Over time, I think more of what we consider valuable should be in intangibles? Seems like a sign of people having enough useful things that they can now afford to put money into “nice experiences.” And in many ways, people value having fewer choices because it cashes out into less effort.
3) Similarly, ‘company culture’—while it is ‘dark matter’ as Robin Hanson says—seems appropriate to value highly in some cases. I don’t think most ‘monopoly situations’ are a result of some company just having a really good, un-copyable company culture, but in general, I do expect it to be very difficult to transfer / copy really excellent company cultures. And as a result, I do expect something monopolistic-looking to emerge as a result of—not shady dealings or exclusive privileges facilitated by government—but as a natural consequence of very few companies, in fact, being really good places to work.
I would really like to be able to disambiguate between the situations where: There are only 3 main firms in this industry. Is it because those 3 firms are in fact providing outsized value in a way that’s hard to compete with? Or, is this happening because the government made some poor decisions that favored certain companies for not-very-good reasons, and they leveraged this into an effective monopoly?

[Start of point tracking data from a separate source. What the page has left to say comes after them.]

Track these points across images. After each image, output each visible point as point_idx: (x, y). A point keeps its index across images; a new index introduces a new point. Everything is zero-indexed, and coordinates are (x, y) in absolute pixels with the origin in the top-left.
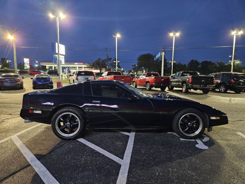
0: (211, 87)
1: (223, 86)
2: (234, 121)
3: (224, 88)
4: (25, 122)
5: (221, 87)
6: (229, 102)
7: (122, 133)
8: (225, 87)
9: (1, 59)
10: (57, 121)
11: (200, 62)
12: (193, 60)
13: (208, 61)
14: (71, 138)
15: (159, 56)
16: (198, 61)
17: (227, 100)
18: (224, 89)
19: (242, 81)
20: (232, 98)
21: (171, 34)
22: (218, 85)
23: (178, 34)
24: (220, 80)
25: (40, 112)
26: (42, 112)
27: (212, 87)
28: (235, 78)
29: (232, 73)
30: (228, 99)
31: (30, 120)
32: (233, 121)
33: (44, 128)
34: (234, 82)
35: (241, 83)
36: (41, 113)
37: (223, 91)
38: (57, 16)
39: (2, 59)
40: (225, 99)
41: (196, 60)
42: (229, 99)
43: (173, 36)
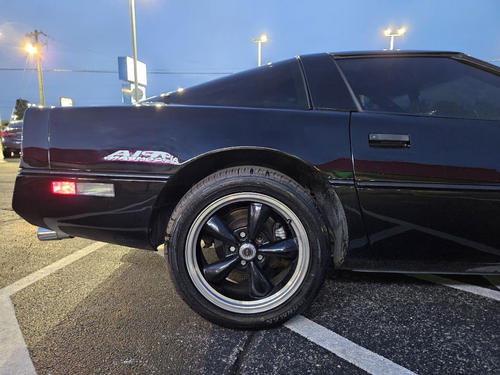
4: (42, 238)
7: (456, 287)
9: (16, 102)
10: (194, 239)
14: (262, 319)
21: (387, 32)
23: (402, 31)
25: (107, 192)
26: (116, 190)
31: (62, 229)
33: (121, 260)
36: (113, 195)
39: (18, 101)
43: (390, 35)
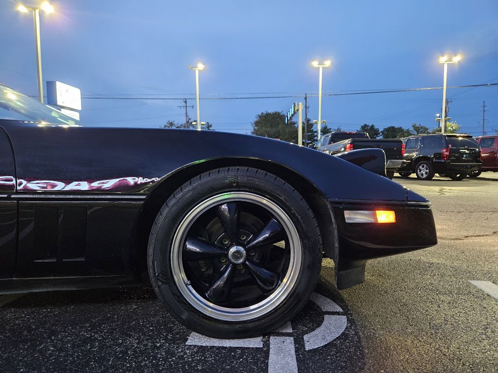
0: (397, 165)
1: (425, 165)
2: (456, 239)
3: (427, 169)
5: (421, 167)
6: (440, 194)
8: (428, 167)
11: (381, 130)
12: (365, 125)
13: (396, 127)
15: (293, 113)
16: (376, 127)
17: (434, 191)
18: (428, 171)
19: (466, 151)
20: (444, 188)
21: (315, 64)
22: (413, 164)
23: (328, 63)
24: (417, 151)
27: (399, 165)
28: (450, 146)
29: (444, 134)
30: (437, 188)
32: (454, 239)
34: (447, 153)
35: (465, 156)
37: (425, 176)
38: (35, 9)
40: (428, 189)
41: (373, 126)
42: (438, 190)
43: (319, 66)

La Croix did this. It’s just flavored seltzer, the same as the 59c store-brand bottles, but it became wildly successful. What’s more, it had been around for a while before becoming successful.
What did they do?
I don’t think that’s the whole story. La Croix was originally positioned as an alternative to Perrier, whereas now (maybe as a result of the packaging in cans) it’s positioned as an alternative to soda. And the copy on the box is pretty distinctive—“calorie-free”, “innocent” and so on. (It isn’t quite grammatical, but that must be intentional. Trying to affect a European accent?)
There’s a plausible narrative where La Croix succeeded because no one else had tried packaging seltzer in cans, but there’s also a plausible narrative where it succeeded mostly because of its unusual branding.
If pressed, I’d favor the first—Poland Spring also has a line of expensive brand-name flavored seltzers, but the bottles are a little unwieldy, not the sort of thing you’d pack with a work lunch. But I’m not in the target audience for its branding, so.